## Passage

== Segment start ==

As we develop Shinkai with all of the architecture required of an open AI OS, we’re hyper-focused on building solutions that go after the root of problems. If we honestly believe that there is a foundational paradigm-shift ahead of us, we need to start from square-one, and look at every piece of the puzzle of the modern computing experience.
In this direction, Vector Resources are the modern forward-thinking “AI replacement” of classical files, however files in and of themself alone are not enough. Files must exist within a file system, which is why we are building the very first VectorFS that natively embeds Vector Search as a core primitive to make every single piece of user data stored in the Shinkai Node fully vector searchable at a moment’s notice (thereby fully accessible to your AI Agents).

== Segment end ==

## Assigned task A
List every hyphenated word in the passage about Shinkai's VectorFS.
## Assigned task B
Please extend the passage about Shinkai's VectorFS, picking up right after its final sentence.
The data on this page is separate material, unrelated to the passage about Shinkai.

## Information given
== Segment start ==

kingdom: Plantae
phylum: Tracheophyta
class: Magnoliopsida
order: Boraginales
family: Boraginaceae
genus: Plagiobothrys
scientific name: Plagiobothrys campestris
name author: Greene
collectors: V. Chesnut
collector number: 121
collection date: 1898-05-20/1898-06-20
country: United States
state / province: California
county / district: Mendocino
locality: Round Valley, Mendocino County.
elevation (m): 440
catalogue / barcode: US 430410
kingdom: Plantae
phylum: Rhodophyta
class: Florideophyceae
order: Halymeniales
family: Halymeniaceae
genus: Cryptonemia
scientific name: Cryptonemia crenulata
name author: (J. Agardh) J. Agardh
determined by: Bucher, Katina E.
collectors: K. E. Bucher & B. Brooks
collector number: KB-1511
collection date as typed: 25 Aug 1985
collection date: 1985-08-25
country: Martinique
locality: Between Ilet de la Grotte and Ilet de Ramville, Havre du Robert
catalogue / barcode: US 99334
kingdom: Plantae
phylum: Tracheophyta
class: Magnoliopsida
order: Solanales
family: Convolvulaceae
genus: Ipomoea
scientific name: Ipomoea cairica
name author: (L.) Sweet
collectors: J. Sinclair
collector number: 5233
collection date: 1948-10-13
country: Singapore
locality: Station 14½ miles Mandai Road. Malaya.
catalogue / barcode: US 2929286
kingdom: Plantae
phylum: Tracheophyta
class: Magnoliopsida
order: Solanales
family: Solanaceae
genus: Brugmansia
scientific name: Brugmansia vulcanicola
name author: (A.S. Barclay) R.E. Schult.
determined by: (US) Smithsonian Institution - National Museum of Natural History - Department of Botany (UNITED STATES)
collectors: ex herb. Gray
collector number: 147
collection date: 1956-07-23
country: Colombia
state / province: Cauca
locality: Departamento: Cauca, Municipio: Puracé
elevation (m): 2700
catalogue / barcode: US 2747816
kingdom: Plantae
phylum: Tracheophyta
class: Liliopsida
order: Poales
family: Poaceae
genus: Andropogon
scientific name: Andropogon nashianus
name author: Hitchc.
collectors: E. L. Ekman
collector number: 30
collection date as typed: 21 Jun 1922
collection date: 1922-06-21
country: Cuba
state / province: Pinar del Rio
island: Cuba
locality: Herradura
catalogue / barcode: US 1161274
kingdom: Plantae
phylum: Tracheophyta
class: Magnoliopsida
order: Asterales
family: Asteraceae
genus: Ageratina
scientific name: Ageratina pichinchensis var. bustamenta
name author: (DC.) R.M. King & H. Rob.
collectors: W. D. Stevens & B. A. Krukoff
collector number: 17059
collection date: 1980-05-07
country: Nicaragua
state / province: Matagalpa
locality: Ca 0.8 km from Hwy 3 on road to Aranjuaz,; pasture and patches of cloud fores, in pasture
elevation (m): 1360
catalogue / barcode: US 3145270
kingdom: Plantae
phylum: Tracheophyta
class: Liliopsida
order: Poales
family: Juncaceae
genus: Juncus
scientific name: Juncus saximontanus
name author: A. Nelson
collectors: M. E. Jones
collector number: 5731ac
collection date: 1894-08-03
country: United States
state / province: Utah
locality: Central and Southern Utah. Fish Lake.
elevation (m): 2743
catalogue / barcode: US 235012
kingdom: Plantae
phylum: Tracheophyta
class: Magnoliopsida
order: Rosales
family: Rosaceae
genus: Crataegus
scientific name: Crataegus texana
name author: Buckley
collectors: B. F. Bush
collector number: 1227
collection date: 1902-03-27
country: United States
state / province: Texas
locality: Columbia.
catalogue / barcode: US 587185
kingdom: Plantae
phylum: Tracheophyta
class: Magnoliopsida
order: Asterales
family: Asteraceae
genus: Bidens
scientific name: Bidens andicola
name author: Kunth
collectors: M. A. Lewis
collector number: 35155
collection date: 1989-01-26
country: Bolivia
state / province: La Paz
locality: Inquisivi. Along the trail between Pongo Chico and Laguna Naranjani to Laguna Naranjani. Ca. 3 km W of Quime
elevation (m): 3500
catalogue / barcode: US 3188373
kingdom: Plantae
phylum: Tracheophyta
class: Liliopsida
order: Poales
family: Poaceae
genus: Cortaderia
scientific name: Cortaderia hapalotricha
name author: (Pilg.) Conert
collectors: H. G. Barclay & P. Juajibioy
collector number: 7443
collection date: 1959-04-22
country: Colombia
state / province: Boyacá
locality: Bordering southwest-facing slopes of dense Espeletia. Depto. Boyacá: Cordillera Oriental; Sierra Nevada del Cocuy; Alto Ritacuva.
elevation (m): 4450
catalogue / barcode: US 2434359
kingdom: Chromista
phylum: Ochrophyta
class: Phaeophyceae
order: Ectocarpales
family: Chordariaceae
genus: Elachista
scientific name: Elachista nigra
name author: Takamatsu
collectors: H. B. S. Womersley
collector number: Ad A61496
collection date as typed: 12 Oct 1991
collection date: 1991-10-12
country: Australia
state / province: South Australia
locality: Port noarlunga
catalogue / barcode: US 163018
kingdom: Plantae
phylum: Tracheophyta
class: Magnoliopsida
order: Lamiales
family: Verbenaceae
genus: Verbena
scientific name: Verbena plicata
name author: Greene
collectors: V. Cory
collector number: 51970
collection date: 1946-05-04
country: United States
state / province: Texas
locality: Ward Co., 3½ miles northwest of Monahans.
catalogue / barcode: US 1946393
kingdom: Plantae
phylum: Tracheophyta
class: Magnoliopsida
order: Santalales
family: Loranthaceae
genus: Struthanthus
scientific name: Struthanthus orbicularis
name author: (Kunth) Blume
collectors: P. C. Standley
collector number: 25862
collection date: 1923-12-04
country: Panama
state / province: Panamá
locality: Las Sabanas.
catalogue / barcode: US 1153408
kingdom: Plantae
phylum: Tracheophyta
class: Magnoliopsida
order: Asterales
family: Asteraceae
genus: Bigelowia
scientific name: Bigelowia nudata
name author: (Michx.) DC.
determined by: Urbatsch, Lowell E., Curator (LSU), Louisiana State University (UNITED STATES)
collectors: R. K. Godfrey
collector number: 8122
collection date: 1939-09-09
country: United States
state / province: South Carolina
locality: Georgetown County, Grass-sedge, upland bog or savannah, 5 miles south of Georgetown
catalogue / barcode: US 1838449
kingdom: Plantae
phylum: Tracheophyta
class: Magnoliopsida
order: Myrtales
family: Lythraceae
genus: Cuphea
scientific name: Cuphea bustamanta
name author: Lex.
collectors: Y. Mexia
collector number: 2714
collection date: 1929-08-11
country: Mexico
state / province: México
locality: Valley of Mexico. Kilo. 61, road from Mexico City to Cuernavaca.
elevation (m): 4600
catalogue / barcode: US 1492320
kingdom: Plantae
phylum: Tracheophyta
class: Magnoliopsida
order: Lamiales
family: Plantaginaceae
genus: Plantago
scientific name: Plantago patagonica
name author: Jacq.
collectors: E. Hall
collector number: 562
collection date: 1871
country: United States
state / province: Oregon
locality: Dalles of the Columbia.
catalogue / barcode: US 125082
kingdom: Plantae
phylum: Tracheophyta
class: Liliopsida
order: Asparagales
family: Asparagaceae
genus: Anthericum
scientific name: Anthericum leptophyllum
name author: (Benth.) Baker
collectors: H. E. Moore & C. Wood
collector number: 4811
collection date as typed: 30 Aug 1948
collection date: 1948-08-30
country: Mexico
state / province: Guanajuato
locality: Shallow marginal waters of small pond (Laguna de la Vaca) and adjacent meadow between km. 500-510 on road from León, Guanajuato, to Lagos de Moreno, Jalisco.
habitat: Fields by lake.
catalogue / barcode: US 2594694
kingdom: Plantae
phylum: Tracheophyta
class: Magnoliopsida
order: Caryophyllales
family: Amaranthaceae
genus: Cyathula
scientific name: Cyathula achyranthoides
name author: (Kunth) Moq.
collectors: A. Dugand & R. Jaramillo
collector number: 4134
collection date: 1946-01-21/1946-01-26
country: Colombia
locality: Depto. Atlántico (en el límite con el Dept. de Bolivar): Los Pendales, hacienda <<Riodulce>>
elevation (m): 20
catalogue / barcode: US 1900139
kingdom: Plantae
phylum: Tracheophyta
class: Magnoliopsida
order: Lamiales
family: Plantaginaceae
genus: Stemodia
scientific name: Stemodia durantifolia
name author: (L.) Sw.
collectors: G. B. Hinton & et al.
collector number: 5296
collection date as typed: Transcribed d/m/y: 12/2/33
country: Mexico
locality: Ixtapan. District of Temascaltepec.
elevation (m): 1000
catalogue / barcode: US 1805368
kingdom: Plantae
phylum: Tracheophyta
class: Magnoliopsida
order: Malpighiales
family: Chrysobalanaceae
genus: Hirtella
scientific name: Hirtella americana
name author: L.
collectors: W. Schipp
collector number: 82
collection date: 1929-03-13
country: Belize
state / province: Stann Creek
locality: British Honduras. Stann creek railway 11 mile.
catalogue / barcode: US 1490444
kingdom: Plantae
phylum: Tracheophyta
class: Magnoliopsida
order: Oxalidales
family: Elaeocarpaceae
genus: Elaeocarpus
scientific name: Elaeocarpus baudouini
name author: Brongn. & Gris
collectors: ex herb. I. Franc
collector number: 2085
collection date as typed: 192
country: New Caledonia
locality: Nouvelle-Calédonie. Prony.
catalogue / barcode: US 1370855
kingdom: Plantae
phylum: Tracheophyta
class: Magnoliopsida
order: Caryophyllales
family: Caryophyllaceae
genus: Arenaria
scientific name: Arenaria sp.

== Segment end ==

## Answer A
hyper-focused, paradigm-shift, square-one, forward-thinking

## Answer B
Going further, merely storing files on your local pc/node is great, but the internet was born out of people’s desire to share their files/data with others. As such we need a decentralized network that both seamlessly allows users to share all of their data in their VectorFS with others, while also empowering their AI Agents to message and interact with other Agents via cryptographic blockchain-based identities (thereby not being bound to any centralized authority).
After messaging/file sharing became the norm on the internet, soon after payment rails and financial transactions came into the picture with incredible effect. Just the same, any AI OS worth its salt must natively architect a payment solution that securely and privately unlocks both the existing financial stack and the world of crypto to our AI Agents.
Each of these steps requires building one foundational block on top of another, just like how the internet itself was built into what we know today. Shinkai’s mission is to ambitiously tackle all of these problems step-by-step as well, thereby creating an open source ecosystem that will outlast us and provide the much-needed robust alternative to large tech Megacorp AI.
If AI will change computing as we believe, then it is our imperative to create a future where everyone has the opportunity to take part and reap the fruits of this new era.